My colleague Conor and I drafted a proposal recently on a waste management business – the business participates in something called “the circular economy”. Not knowing what this meant, I researched the market and found that the practice falls well within the ESG landscape Polestar is always talking about.
What is the Circular Economy?
The circular economy is a model of production and consumption which involves sharing, leasing, reusing, repairing, refurbishing and recycling existing materials and products as long as possible. In this way, the life cycle of products is extended and reimagined as a circle.
The circular economy is based on three principles : (1) Eliminate waste and pollution, (2) Circulate products and materials (at their highest value) and (3) Regenerate nature.
It implies reducing waste to a minimum. When a product reaches the end of its life, its materials are kept within the economy wherever possible. These can be productively used again and again, thereby creating further value. This is a shift away from the traditional linear economic model which is based on a take-make-consume-throw away pattern. This model relies on large quantities of cheap, easily accessible materials and energy.
A key area of our proposals is to understand what drives the market. For the economy, the drivers are very similar to other markets that are aligning with ESG policies:
1. Consumer changes
Circular solutions offer new ways to engage with consumers. Sustainability is especially important for generations Y (or millennials – born 1981-1996) and gen-Z (born 1997-2012). Falling within that range, I can attest to that. Most of my peers and I pay closer attention to environmental performance of companies, bother when purchasing products but also when choosing an employer. This aspect of consumer change will be crucial for companies moving forward, as young people will make up the future cohort of adult consumers with purchasing power.
Tying into Industry 4.0, technological advancement has accelerated the development and implementation of circular business models, driving new processes, new communication channels and new operational efficiencies that enable the decoupling of resource use from economic growth across industries and on a global scale.
We are seeing this everywhere (healthtech, edtech, etc,) so the waste management industry is no different. Here are two examples I found while doing research:
Lehigh Technologies: This Atlanta firm turns old tyres and other rubber waste into something called micronized rubber powder, which can then be used in a wide variety of applications from tyres to plastics, asphalt and construction material. Five hundred million new tyres have been made using its products, earning it the Award for Circular Economy SME.
Close the Loop: This Australian company has spent more than a decade recovering value from old printer cartridges and soft plastics. Their new innovation turns these materials into roads. The products are mixed in with asphalt and recycled glass to produce a higher-quality road surface that lasts up to 65% longer than traditional asphalt.
3. Environmental Regulation
Environmental regulation has also accelerated the growth of the circular economy. As more countries are committing to a net-zero carbon goal, a circular economy development path could halve carbon dioxide emissions by 2030 In particular, the UK could reduce greenhouse gas emissions by 7.4 million tonnes per annum by keeping organic waste out of landfills.

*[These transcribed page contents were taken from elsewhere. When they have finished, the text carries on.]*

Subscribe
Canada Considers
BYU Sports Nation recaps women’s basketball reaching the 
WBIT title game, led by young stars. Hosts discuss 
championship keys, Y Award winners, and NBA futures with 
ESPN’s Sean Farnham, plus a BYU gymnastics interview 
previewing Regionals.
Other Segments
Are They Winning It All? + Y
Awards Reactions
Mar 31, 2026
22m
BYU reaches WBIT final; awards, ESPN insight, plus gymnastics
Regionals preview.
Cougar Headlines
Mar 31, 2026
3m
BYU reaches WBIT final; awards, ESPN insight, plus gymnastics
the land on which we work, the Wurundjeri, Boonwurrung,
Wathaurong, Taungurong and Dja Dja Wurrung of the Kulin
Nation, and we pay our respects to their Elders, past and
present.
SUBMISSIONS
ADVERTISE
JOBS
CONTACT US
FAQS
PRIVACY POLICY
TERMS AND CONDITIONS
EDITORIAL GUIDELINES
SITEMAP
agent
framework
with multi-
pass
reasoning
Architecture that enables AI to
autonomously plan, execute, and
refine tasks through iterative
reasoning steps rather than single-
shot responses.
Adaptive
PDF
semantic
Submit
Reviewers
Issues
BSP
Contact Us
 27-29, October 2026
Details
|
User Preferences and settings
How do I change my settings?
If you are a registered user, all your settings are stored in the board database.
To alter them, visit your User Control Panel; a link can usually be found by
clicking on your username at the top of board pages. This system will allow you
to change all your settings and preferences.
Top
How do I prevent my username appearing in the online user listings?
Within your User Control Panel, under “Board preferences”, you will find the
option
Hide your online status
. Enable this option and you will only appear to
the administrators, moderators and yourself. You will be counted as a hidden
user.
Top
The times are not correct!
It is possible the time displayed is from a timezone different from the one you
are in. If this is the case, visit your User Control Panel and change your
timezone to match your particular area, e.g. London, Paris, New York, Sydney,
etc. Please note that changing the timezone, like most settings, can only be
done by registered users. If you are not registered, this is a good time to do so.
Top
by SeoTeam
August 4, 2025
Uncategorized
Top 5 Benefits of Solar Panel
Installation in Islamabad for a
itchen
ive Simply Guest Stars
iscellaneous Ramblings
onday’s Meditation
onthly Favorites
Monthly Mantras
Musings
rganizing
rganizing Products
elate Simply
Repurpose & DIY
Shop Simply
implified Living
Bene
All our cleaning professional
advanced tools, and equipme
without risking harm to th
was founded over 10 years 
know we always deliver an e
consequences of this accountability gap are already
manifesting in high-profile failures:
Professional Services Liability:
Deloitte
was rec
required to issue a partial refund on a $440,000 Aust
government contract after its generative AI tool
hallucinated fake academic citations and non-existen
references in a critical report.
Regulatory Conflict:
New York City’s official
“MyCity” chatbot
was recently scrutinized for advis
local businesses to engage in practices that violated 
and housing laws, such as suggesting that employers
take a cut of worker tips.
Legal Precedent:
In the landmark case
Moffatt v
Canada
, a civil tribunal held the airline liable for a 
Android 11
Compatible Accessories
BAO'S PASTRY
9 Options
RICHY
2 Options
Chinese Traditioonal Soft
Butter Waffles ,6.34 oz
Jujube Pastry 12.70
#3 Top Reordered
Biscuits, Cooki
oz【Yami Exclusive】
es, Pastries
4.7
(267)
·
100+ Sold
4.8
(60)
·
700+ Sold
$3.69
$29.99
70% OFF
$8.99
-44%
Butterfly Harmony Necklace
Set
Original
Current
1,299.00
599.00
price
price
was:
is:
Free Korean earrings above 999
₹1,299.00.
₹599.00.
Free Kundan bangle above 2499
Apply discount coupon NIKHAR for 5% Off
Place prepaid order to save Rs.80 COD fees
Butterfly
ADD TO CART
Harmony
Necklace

The circular economy could result in a reduction of primary material consumption by 32% by 2030, thus improving land productivity and soil health.
4. Profit impact on companies and the economy at large
Not only will the circular economy reduce greenhouse gasses, but also the cost of production, which is a win for a lot of companies. Economic growth by GDP would be achieved through a combination of increased revenues and lower cost of production through more productive utilisation of inputs. The circular economy will also tighten up companies’ supply chains by using fewer virgin materials and more recycled inputs, reducing a company’s exposure to volatile raw materials prices.
According to the Ellen MacArthur Foundation, it is estimated that in the sectors of complex medium-lived products (such as mobile phones and washing machines) in the EU, the annual net-material cost savings opportunity amounts up to USD 630 billion. For fast-moving consumer goods (such as household cleaning products), there is a material cost-saving potential of up to USD 700 billion globally.
In addition to cost saving, the transition to a circular economy could help the economy at large the additional of new jobs. There is a positive employment effect due to spending fuelled by lower prices, high-quality labour-intensive recycling activities and higher skilled jobs in remanufacturing. New jobs will be created across industrial sectors within small and medium enterprises, increased innovation, and a new service-based economy.
The circular economy is a perfect example of an ESG focus. Not only will it tighten supply chains, lower production cost and help the environment, but it also shows a future how innovation and technology has allowed us to impact sustainability. As they say, one man’s trash is another man’s treasure!